La rencontre entre ces deux objectifs revêt encore un caractère artificiel, tant que les Etats d'origine ne s'en saisissent pas pour élaborer une véritable stratégie, accompagner les migrants dans leurs projets et orienter leur épargne vers les secteurs les plus créateurs d'emploi. Tant que cette synthèse n'est pas réalisée, vos rapporteurs ne croient pas à l'efficacité d'un recours plus large aux crédits d'aide au développement, tel qu'évoqué par le ministre des finances du Mali, pour abonder les projets d'aide au retour.

Le recours aux crédits d'APD ne garantit pas l'implication du pays d'origine alors qu'elle est une condition indispensable à la réussite de cette politique. Elle peut prendre des formes diverses : accompagnement juridique, allègement des contraintes administratives, incitations fiscales, travail avec le secteur bancaire pour améliorer le cadre réglementaire...

Devant ces difficultés, et compte-tenu de l'importance budgétaire de l'engagement de la France au niveau européen sur les questions de développement, un changement d'échelle significatif peut être recherché par l'implication de l'Union européenne dans une politique de co-développement.

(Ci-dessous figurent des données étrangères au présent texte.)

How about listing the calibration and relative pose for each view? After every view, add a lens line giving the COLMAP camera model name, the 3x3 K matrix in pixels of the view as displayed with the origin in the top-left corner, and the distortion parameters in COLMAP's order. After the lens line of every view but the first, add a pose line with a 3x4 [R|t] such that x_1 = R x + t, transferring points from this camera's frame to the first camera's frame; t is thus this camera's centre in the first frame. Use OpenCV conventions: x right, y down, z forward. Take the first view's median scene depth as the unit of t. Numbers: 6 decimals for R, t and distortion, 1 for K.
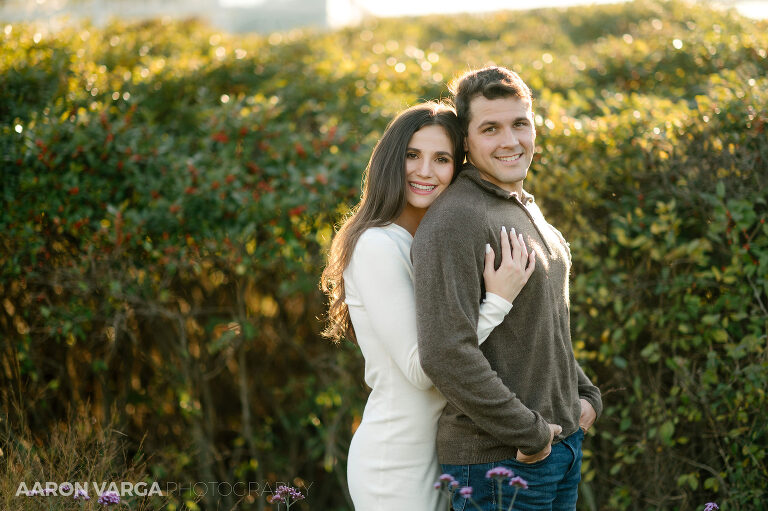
lens RADIAL K [[1826.4, 0, 384.0], [0, 1826.4, 255.5], [0, 0, 1]] dist [-0.023739, 0.428245]
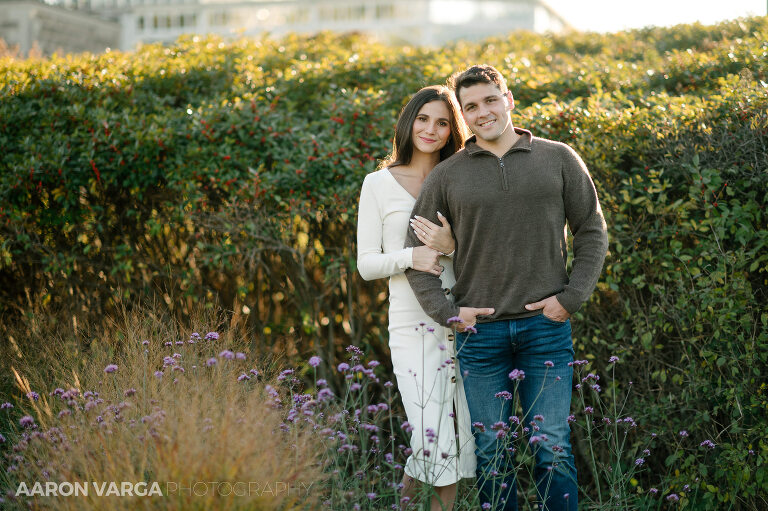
lens RADIAL K [[1826.4, 0, 384.0], [0, 1826.4, 255.5], [0, 0, 1]] dist [-0.023739, 0.428245]
pose [[0.992330, 0.025657, -0.120926, 0.106882], [-0.026938, 0.999597, -0.008970, 0.044944], [0.120648, 0.012159, 0.992621, -0.306162]]
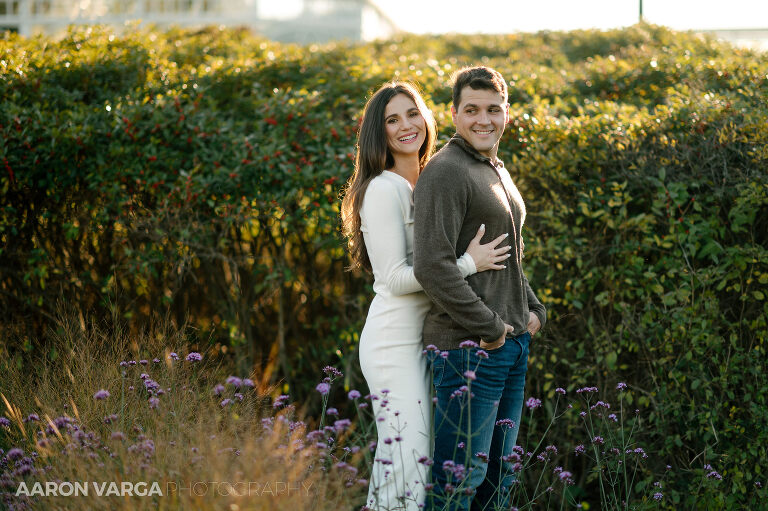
lens RADIAL K [[1826.4, 0, 384.0], [0, 1826.4, 255.5], [0, 0, 1]] dist [-0.023739, 0.428245]
pose [[0.999042, 0.042026, -0.012210, 0.006466], [-0.042156, 0.999055, -0.010589, 0.037738], [0.011753, 0.011094, 0.999869, -0.249063]]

* 8 Le Maroc bénéficie d'un important projet (67 millions d'euros) sur fonds de l'instrument financier MEDA, principalement constitué d'aide budgétaire pour l'appui à la décentralisation de sa police et la mise à niveau de ses postes frontières. Il reçoit environ 5 millions d'euros d'appui au volet international de l'ANPE locale, l'ANAPEC et l'encours de projets sur fonds AENEAS (DG JLS) s'élève à environ 25 millions d'euros. Au total, le Maroc s'est vu attribuer plus de 100 millions d'euros de financements européens sur la question des migrations.

* 9 Quelque 7 millions de marocains parlent l'espagnol dans le Nord du Pays qui a avec l'Espagne une proximité culturelle historique.